# Any app that can remember phrases, sentences, etc?



## exzacklyright (Oct 3, 2011)

I want to be able to use a gesture / shortuct to be able to paste a remembered phrase or sentence. Does this exist?


----------



## yarly (Jun 22, 2011)

As in paste the last thing you cut/copied or paste some random thing from something that would have to be stored somewhere on the device?


----------



## exzacklyright (Oct 3, 2011)

As in have my phone remember a phrase / sentence that can be instantly copied by using a gesture or something.


----------



## yarly (Jun 22, 2011)

I guess I would have to see a use case of where you would be trying to do it to understand what you mean exactly.

However, like permanently remembering something (outside of simple copy paste which is temporary) that could be brought back up with a simple gesture of sorts anywhere on the device would most likely need to be done at the ROM level versus an app due to complications in which process gets control of something.

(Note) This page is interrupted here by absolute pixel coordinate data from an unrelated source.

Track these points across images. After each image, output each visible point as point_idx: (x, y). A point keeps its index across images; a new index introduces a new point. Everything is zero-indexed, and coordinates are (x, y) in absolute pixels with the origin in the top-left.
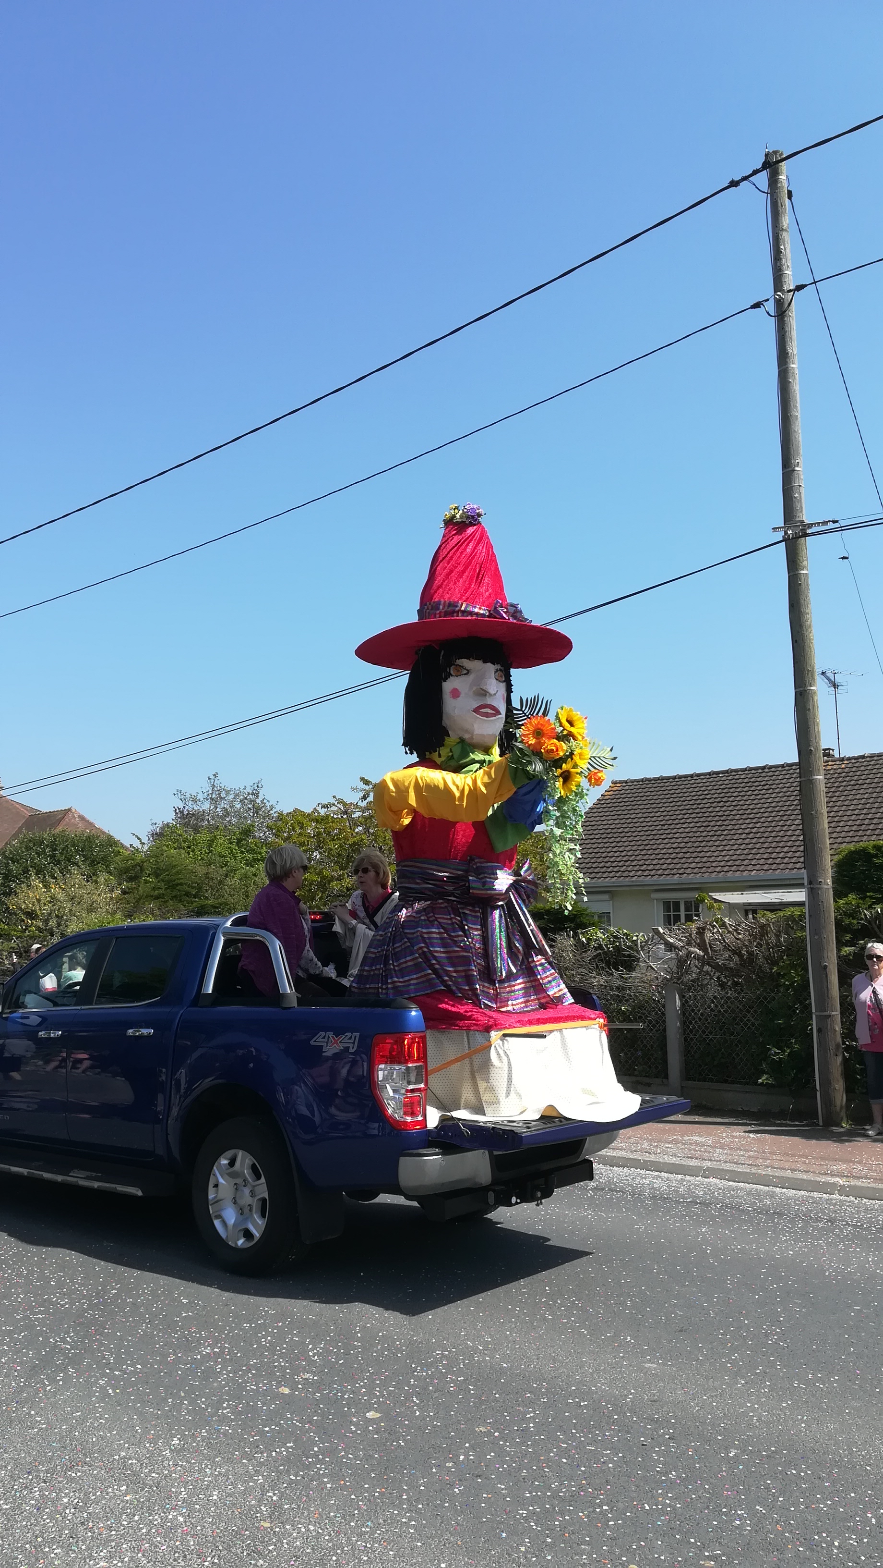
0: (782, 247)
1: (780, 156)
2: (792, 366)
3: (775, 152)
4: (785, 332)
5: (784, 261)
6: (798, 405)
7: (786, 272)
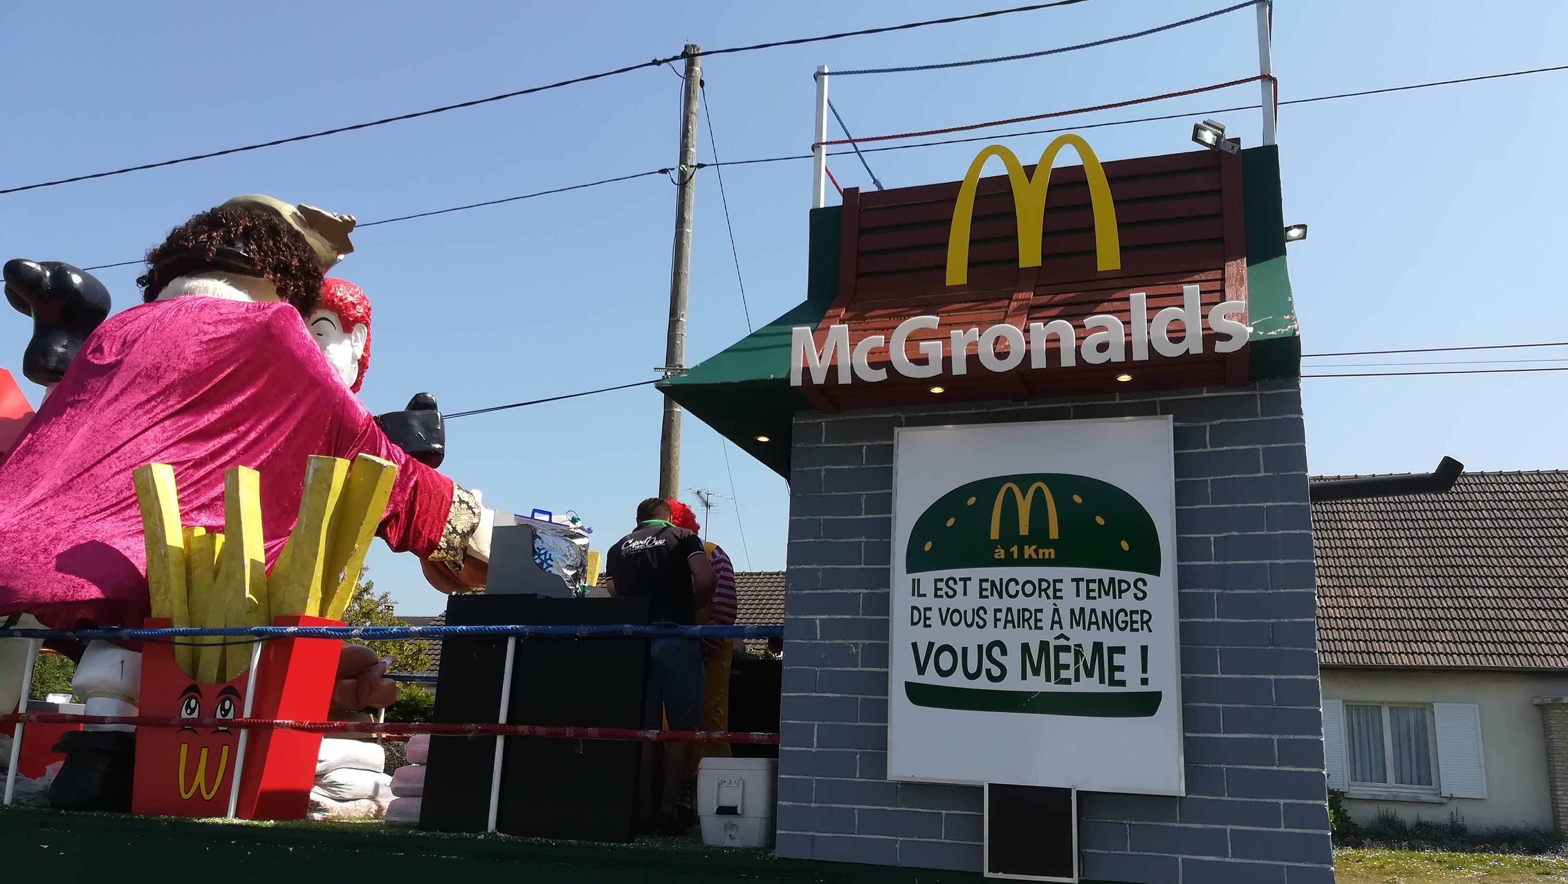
0: (690, 127)
1: (697, 50)
2: (688, 230)
3: (694, 46)
4: (685, 200)
5: (690, 139)
6: (689, 265)
7: (692, 150)
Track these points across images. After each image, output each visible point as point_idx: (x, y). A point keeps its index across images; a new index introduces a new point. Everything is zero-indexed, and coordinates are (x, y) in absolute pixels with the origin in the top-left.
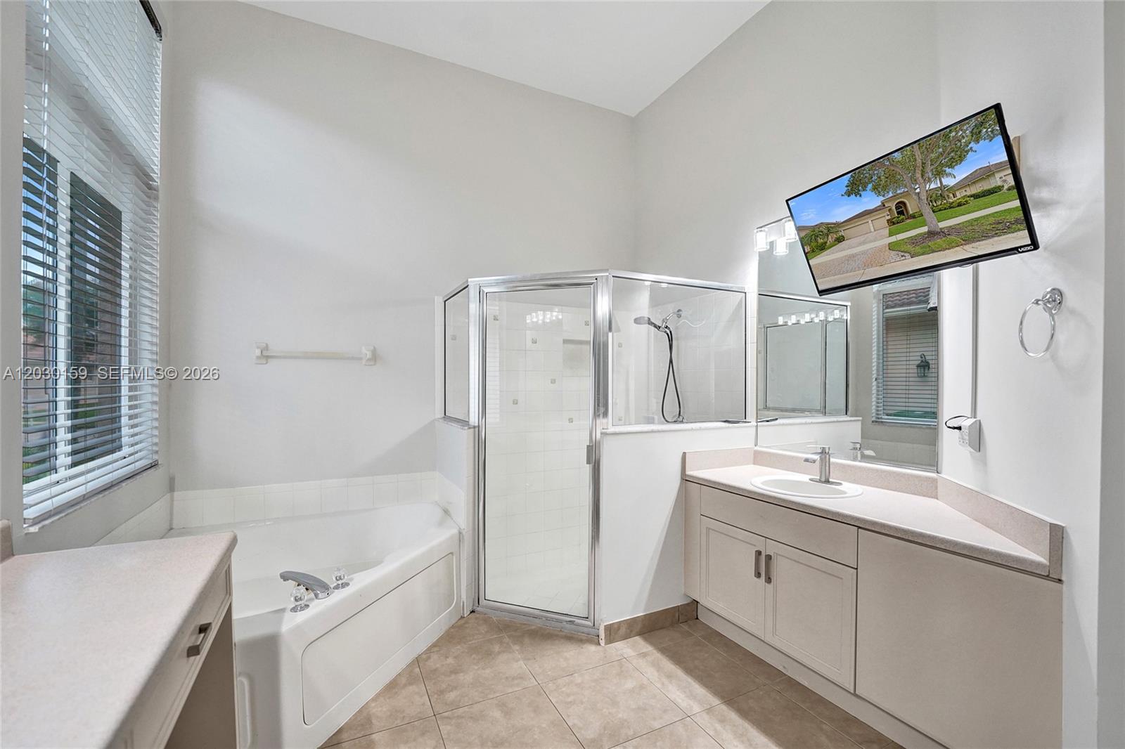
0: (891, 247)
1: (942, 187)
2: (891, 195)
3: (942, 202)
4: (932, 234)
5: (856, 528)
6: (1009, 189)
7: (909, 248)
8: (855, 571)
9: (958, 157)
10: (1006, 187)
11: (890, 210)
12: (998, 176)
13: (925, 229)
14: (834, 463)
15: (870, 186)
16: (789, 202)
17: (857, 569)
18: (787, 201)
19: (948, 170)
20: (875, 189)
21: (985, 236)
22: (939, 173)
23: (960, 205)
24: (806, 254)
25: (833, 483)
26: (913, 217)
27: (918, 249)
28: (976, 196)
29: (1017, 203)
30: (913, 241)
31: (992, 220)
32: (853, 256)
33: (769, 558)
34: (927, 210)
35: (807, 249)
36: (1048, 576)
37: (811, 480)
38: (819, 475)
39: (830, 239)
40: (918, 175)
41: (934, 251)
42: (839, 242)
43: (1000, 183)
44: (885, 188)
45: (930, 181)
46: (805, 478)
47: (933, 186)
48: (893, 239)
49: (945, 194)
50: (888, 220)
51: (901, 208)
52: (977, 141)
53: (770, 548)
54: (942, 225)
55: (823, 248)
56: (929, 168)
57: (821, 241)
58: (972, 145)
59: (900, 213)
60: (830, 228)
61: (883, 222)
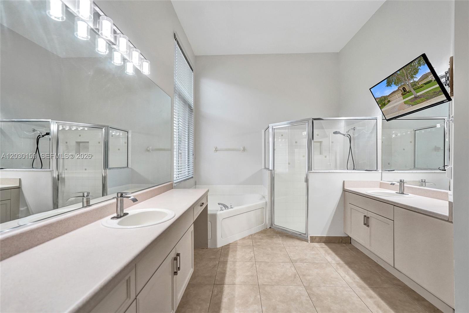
0: (405, 103)
1: (414, 82)
2: (400, 85)
3: (416, 87)
4: (416, 98)
5: (393, 206)
6: (434, 81)
7: (410, 103)
8: (393, 221)
9: (416, 72)
10: (433, 80)
11: (401, 90)
12: (430, 77)
13: (413, 96)
14: (406, 186)
15: (393, 83)
16: (371, 90)
17: (394, 221)
18: (370, 89)
19: (415, 76)
20: (395, 84)
21: (432, 97)
22: (412, 77)
23: (421, 87)
24: (380, 107)
25: (405, 194)
26: (409, 92)
27: (413, 103)
28: (425, 84)
29: (438, 85)
30: (411, 100)
31: (432, 91)
32: (395, 107)
33: (368, 218)
34: (412, 90)
35: (380, 105)
36: (448, 220)
37: (396, 193)
38: (399, 190)
39: (386, 101)
40: (406, 78)
41: (418, 104)
42: (389, 102)
43: (431, 79)
44: (398, 83)
45: (410, 80)
46: (394, 192)
47: (412, 82)
48: (405, 100)
49: (416, 84)
50: (401, 94)
51: (404, 89)
52: (420, 66)
53: (369, 214)
54: (418, 94)
55: (384, 105)
56: (409, 76)
57: (383, 102)
58: (419, 67)
59: (404, 91)
60: (385, 98)
61: (400, 95)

It could also be done per application (though any apps would have to implement it), but that's not quite so useful to have separate lists for every app where the gestures only work within that app. If a launcher did it, it would be decent. It could store the words and have a way to manage them and then you can use the gesture in the laucher to copy it back to the clipboard and use it elsewhere. I don't know of any launchers that use gestures in that way though.

--Just my understanding from doing development on android ↑


----------